# [YOUR TASKS]
- A) In the forum thread about Tolkien-inspired usernames, why did baragund pick a minor figure from the mythology rather than a leading character? Answer in one to three sentences.
- B) Retype a passage of the forum thread on Tolkien-inspired usernames word for word. Begin at the words "For me it was" and stop after "Haldatyaro (Jul 29, 2005)".

# [SOURCE TEXT]
☆ ☆ ☆

# what’s the story behind your LOTR name??



## husborne (Jul 28, 2005)

I have always wondered why people choose the names they do....whats the story behind your LOTR/Tolkien inspired name??




Mine's simple really ( yes, probibly a bit like me) its part of the village name of where i lived when I lived in England.

Not very Tolkien I know




husborne.
www.own-middle-earth-newzealand.com


----------



## baragund (Jul 28, 2005)

For me it was several things. First, I chose a Mannish character because my RL personality best fits that personality profile. I picked a "bit part" player in the mythology because taking the name of a leading character like, say, Beren or Aragorn struck me as presumptuous. Finally, I just love the story of Barahir and his heroic, desperate band of 12 companions who bedeviled the forces of evil who were occupying their homeland.


----------



## Haldatyaro (Jul 29, 2005)

*shhh!*

It's a _secret_...


----------



## Shireman D (Jul 29, 2005)

Didn't we have this thread here very recently? I'll write the same thing again anyway - I have a _d _in my name, am male and live in a shire (though not perhaps _the_ Shire). Simple enough for me to manage ...


----------



## Manwe (Aug 5, 2005)

I just looked in the Silmarillion and found this name!


----------

☆ ☆ ☆

# [INFORMATION SHOWN]
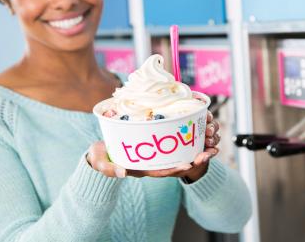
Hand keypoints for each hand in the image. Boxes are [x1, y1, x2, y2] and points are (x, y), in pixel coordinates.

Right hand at [86, 111, 220, 180]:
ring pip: (175, 155)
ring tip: (207, 143)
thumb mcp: (100, 162)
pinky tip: (192, 131)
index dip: (175, 169)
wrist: (97, 151)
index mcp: (140, 169)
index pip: (161, 171)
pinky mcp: (151, 147)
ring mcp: (151, 156)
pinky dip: (181, 141)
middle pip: (174, 164)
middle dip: (191, 160)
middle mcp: (149, 163)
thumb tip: (122, 172)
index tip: (188, 164)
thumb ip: (109, 168)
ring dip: (191, 150)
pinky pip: (169, 146)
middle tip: (207, 152)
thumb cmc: (98, 157)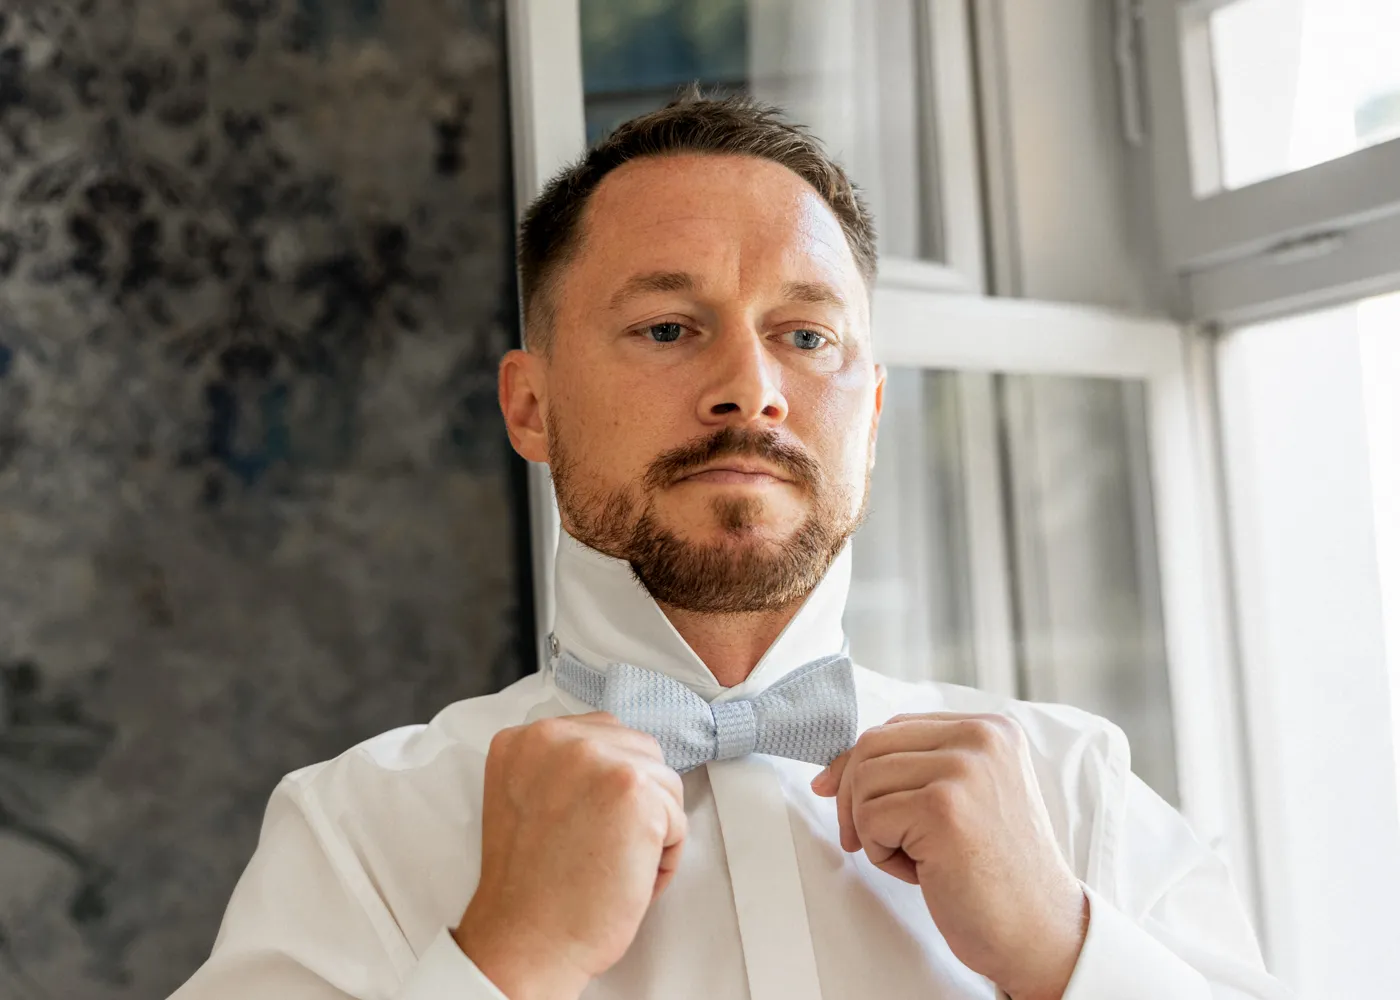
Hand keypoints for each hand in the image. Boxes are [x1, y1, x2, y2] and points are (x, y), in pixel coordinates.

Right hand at [453, 713, 686, 999]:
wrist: (527, 939)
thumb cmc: (532, 886)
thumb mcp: (527, 799)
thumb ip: (561, 767)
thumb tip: (620, 759)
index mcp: (527, 739)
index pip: (603, 735)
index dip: (609, 788)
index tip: (591, 824)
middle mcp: (557, 737)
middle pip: (638, 751)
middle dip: (637, 801)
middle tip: (603, 847)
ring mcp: (596, 758)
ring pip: (663, 782)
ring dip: (652, 828)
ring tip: (613, 863)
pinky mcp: (633, 788)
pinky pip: (676, 818)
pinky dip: (663, 857)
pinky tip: (626, 877)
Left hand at [811, 713, 1088, 999]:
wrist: (1040, 931)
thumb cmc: (996, 872)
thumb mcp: (965, 799)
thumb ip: (916, 770)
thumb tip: (829, 774)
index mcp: (990, 729)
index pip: (895, 726)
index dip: (858, 765)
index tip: (841, 798)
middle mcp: (981, 738)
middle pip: (871, 746)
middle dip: (852, 797)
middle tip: (865, 840)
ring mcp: (963, 770)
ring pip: (864, 780)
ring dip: (871, 828)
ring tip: (914, 858)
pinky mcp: (942, 808)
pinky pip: (870, 818)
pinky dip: (880, 853)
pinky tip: (921, 872)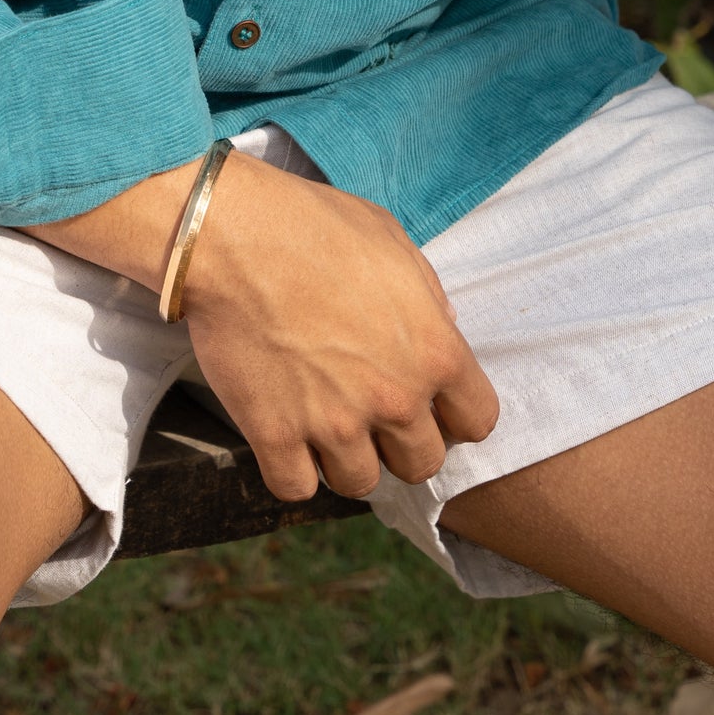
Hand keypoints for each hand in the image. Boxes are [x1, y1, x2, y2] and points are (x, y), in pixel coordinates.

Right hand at [33, 152, 498, 501]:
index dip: (454, 414)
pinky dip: (291, 469)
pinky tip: (285, 437)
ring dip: (345, 459)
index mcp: (436, 351)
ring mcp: (335, 423)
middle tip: (372, 414)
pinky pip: (296, 487)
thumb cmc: (317, 227)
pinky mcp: (276, 435)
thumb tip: (443, 329)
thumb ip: (429, 298)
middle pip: (422, 465)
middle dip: (401, 444)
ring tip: (324, 424)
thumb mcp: (396, 245)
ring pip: (360, 483)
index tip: (430, 403)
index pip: (478, 421)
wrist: (236, 235)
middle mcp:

☆ ☆ ☆

# [TASK SOLUTIONS]
- A) baragund thought taking the name of a leading character such as Beren or Aragorn would be presumptuous, so a "bit part" player was chosen instead.

- B)
For me it was several things. First, I chose a Mannish character because my RL personality best fits that personality profile. I picked a "bit part" player in the mythology because taking the name of a leading character like, say, Beren or Aragorn struck me as presumptuous. Finally, I just love the story of Barahir and his heroic, desperate band of 12 companions who bedeviled the forces of evil who were occupying their homeland.


----------



## Haldatyaro (Jul 29, 2005)